#### [Extrait du texte]
Enfin, je crois qu’il serait utile qu’en dehors du cardinal Barnabo, de Mgr Simeoni et de Mgr Hassoun, les idées que j’ai l’honneur de vous soumettre restent entièrement secrètes jusqu’à ce qu’elles fussent mises à exécution, de peur d’éveiller les susceptibilités de l’oeuvre des Ecoles d’Orient ou de ses amis. Toutefois, si Votre Grandeur croit que je me trompe à cet égard, je m’en rapporte entièrement à sa sagesse, mais je ne puis lui dissimuler de nouveau ma crainte de voir le mouvement bulgare escamoté par certaines personnes au profit d’un intérêt politique; ce qui serait, à mes yeux, un si grand malheur à tous les points de vue.

#### [Données fournies]
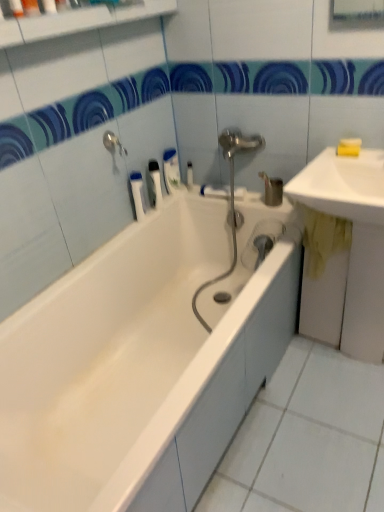
Image resolution: width=384 pixels, height=512 pixels. I want to click on free space in front of yellow matte soap at upper right, the second soap viewed from the top, so click(x=354, y=163).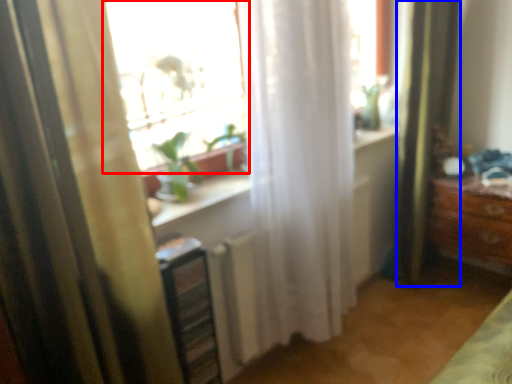
Question: Which point is further to the camera, window (highlighted by a red box) or shower curtain (highlighted by a blue box)?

#### [Consigne]
Dans l'extrait sur le mouvement bulgare, recopiez fidèlement le passage qui commence aux mots « Enfin, je crois » et s'achève après « points de vue. ».

#### [Résultat]
Enfin, je crois qu’il serait utile qu’en dehors du cardinal Barnabo, de Mgr Simeoni et de Mgr Hassoun, les idées que j’ai l’honneur de vous soumettre restent entièrement secrètes jusqu’à ce qu’elles fussent mises à exécution, de peur d’éveiller les susceptibilités de l’oeuvre des Ecoles d’Orient ou de ses amis. Toutefois, si Votre Grandeur croit que je me trompe à cet égard, je m’en rapporte entièrement à sa sagesse, mais je ne puis lui dissimuler de nouveau ma crainte de voir le mouvement bulgare escamoté par certaines personnes au profit d’un intérêt politique; ce qui serait, à mes yeux, un si grand malheur à tous les points de vue.